Latitude: 50.9729 / 50°58'22"N

Longitude: -4.109 / 4°6'32"W

OS Eastings: 252021.439506

OS Northings: 121393.241161

OS Grid: SS520213

Mapcode National: GBR KN.M4VB

Mapcode Global: FRA 268J.YV4

Entry Name: Round barrow to the east of Darracott Moor, crossed by the B3232

Scheduled Date: 26 October 1970

Last Amended: 29 April 1991

Source: Historic England

Source ID: 1012443

English Heritage Legacy ID: 13601

County: Devon

Civil Parish: Huntshaw

Traditional County: Devon

Lieutenancy Area (Ceremonial County): Devon

Church of England Parish: Great Torrington St Michael

Church of England Diocese: Exeter

Details

This round barrow is 35m in diameter and stands 1.05m high. As the
barrow has been affected by ploughing in the past any ditch may have
been obscured and the barrow may be broader and lower than originally
constructed. It is at present under grass and is bisected by the B 3232
road. The greater part of the barrow lies to the west of the road and a
smaller part to the east. The mound is built of clay and when partially
excavated in the last century, charcoal and the possible remains of a
cremation burial were found. The length of road which crosses the barrow
and the road boundaries are excluded from the scheduling but the barrow
beneath, which shows clearly as a hump in the road, is included.

MAP EXTRACT
The site of the monument is shown on the attached map extract.
It includes a 2 metre boundary around the archaeological features,
considered to be essential for the monument's support and preservation.

> **EXERCISE DATA**:
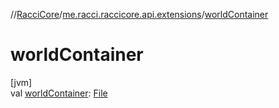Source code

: //[RacciCore](../../index.md)/[me.racci.raccicore.api.extensions](index.md)/[worldContainer](world-container.md)

# worldContainer

[jvm]\
val [worldContainer](world-container.md): [File](https://docs.oracle.com/javase/8/docs/api/java/io/File.html)
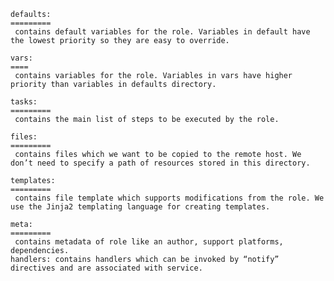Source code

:     defaults:
    =========
     contains default variables for the role. Variables in default have the lowest priority so they are easy to override.

    vars:
    ====
     contains variables for the role. Variables in vars have higher priority than variables in defaults directory.

    tasks:
    =========
     contains the main list of steps to be executed by the role.

    files:
    =========
     contains files which we want to be copied to the remote host. We don’t need to specify a path of resources stored in this directory.

    templates:
    =========
     contains file template which supports modifications from the role. We use the Jinja2 templating language for creating templates.
     
    meta:
    =========
     contains metadata of role like an author, support platforms, dependencies.
    handlers: contains handlers which can be invoked by “notify” directives and are associated with service.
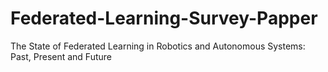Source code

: # Federated-Learning-Survey-Papper
The State of Federated Learning in  Robotics and Autonomous Systems:  Past, Present and Future
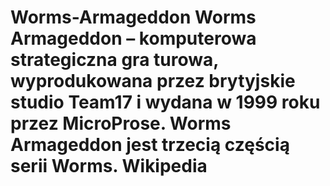 # Worms-Armageddon Worms Armageddon – komputerowa strategiczna gra turowa, wyprodukowana przez brytyjskie studio Team17 i wydana w 1999 roku przez MicroProse. Worms Armageddon jest trzecią częścią serii Worms. Wikipedia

> **APPLY WHAT YOU READ**:
a: Answer these from the round barrow entry:
(i) On what date was the barrow scheduled?
(ii) What is the mound built of?
(iii) How wide is the boundary around the archaeological features shown on the map extract?
b: Write out the part of the round barrow entry starting with "This round barrow" and going on through "road, is included.".

> **EXPECTED OUTPUTS**:
a:
(i) 26 October 1970
(ii) Clay
(iii) 2 metres

b:
This round barrow is 35m in diameter and stands 1.05m high. As the
barrow has been affected by ploughing in the past any ditch may have
been obscured and the barrow may be broader and lower than originally
constructed. It is at present under grass and is bisected by the B 3232
road. The greater part of the barrow lies to the west of the road and a
smaller part to the east. The mound is built of clay and when partially
excavated in the last century, charcoal and the possible remains of a
cremation burial were found. The length of road which crosses the barrow
and the road boundaries are excluded from the scheduling but the barrow
beneath, which shows clearly as a hump in the road, is included.